> [Selected excerpt]:
....................

Head Refers to the height of a column of water that can be supported by the pressure or vacuum exerted at the pump.
Impeller A disk with multiple vanes. It is attached to the pump engine or motor and is used to create the centrifugal force necessary for moving water through the pump casing.
Mechanical Seal This is a spring-loaded device consisting of several parts that seals the rotating impeller in the pump case and prevents water from leaking into and damaging the engine. Mechanical seals are subject to wear when pumping water containing abrasives and will quickly overheat if the pump is run without filling the pump chamber with water before starting the engine or with a closed discharge.
Net Positive Suction Head (NPSH) Positive flow of water to the suction port of the pump.
Performance Curves Chart water flow by comparing total head to flow rate.
Pressure Pressure is force per unit area and is usually listed in psi (pounds per square inch). Pressure is often included in pump performance curves. Pressure and head are directly related when referring to pump performance. The pressure exerted (in psi) at the base of a column of water is 0.433 x Head (in feet). If you attach pressure gauge at the base of a pipe 100 feet tall pipe filled with clear water, you would measure 43.3 psi. Notice how the diameter of the pipe doesn’t affect the pressure value. The maximum pressure (at zero discharge) of any pump can be determined by multiplying the maximum head by 0.433.
Prime Most centrifugal pumps require the pump casing to be filled with water before starting.
Pump Housing The pump body or casing. Depending on the design may be made of plastic, aluminum, cast-iron or stainless steel.
Self Priming Most centrifugal pumps require the pump casing to be filled with water before starting. Self-priming is a term often used to describe pumps that have the ability to purge air from the case and create a partial vacuum, allowing water begin flowing through the suction hose.
Shock Mounts Rubber mounts used to dampen vibration from the engine and help prevent the pump from "walking away".
Skid Mount Pump and engine mounting mounted on a base.
Slow Seepage Water that drains slowly into a trench or work area from the surrouding area. Possibly caused from run off or high water tables.
Solids Any particulate that passes through the pump: mud, sand, rock or other debris.

....................

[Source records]
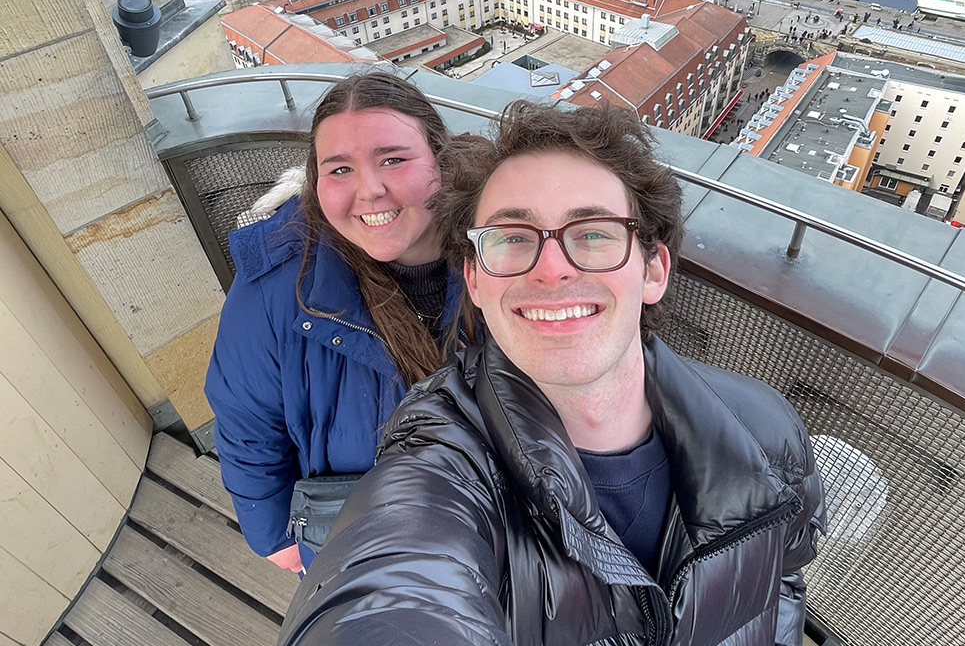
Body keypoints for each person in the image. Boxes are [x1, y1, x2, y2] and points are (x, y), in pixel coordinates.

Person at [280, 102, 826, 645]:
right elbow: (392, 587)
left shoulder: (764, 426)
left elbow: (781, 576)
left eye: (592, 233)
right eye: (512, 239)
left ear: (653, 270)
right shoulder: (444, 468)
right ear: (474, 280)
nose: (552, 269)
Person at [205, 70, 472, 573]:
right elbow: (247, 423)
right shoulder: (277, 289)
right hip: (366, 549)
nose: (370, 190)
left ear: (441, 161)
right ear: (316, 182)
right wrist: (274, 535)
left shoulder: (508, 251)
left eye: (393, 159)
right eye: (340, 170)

....................

> [Assigned task 1]: In the pump glossary, what pressure would a gauge read at the base of a 100-foot pipe filled with clear water?
> [Assigned task 2]: List every material that the pump glossary says a pump housing may be made of.
> [Assigned task 3]: Write the next part of the pump glossary, picking up after its final entry.

> [Result 1]: 43.3 psi

> [Result 2]: Plastic, aluminum, cast-iron, stainless steel

> [Result 3]:
Strainer A fitting at the end of the suction hose that prevents solids larger than the pump is capable of passing from entering.
Static Discharge Head The vertical distance between the pump’s discharge port and the point of discharge, which is the liquid surface if the hose is submerged or pumping into the bottom of a tank.
Static Suction Head The vertical distance between the pump impeller and the surface of the liquid on the suction side of the pump.
Suction Hose A reinforced hose through which water flows into the suction end of a pump.
Suction Port Same as the inlet. The point where the suction hose or pipe is connected to the pump.
Total Dynamic Head The dynamic suction head plus the dynamic discharge head. Also known as Total Head.
Total Head The dynamic suction head plus the dynamic discharge head. Also known as Total Dynamic Head (TGH).
Volute A stationary housing inside the pump housing in which the impeller rotates. It is used to separate air and water.
Water Hammer Water Hammer is energy transmitted back to the pump due to the sudden stoppage of water flowing from the pump. Water hammer is more likely to occur when using a very long discharge hose. If the flow of water at the end of the discharge hose is shut off in less than the "critical time", energy is transmitted back to the pump causing a large pressure spike in the pump housing. Water hammer often results in damage to the pump casing.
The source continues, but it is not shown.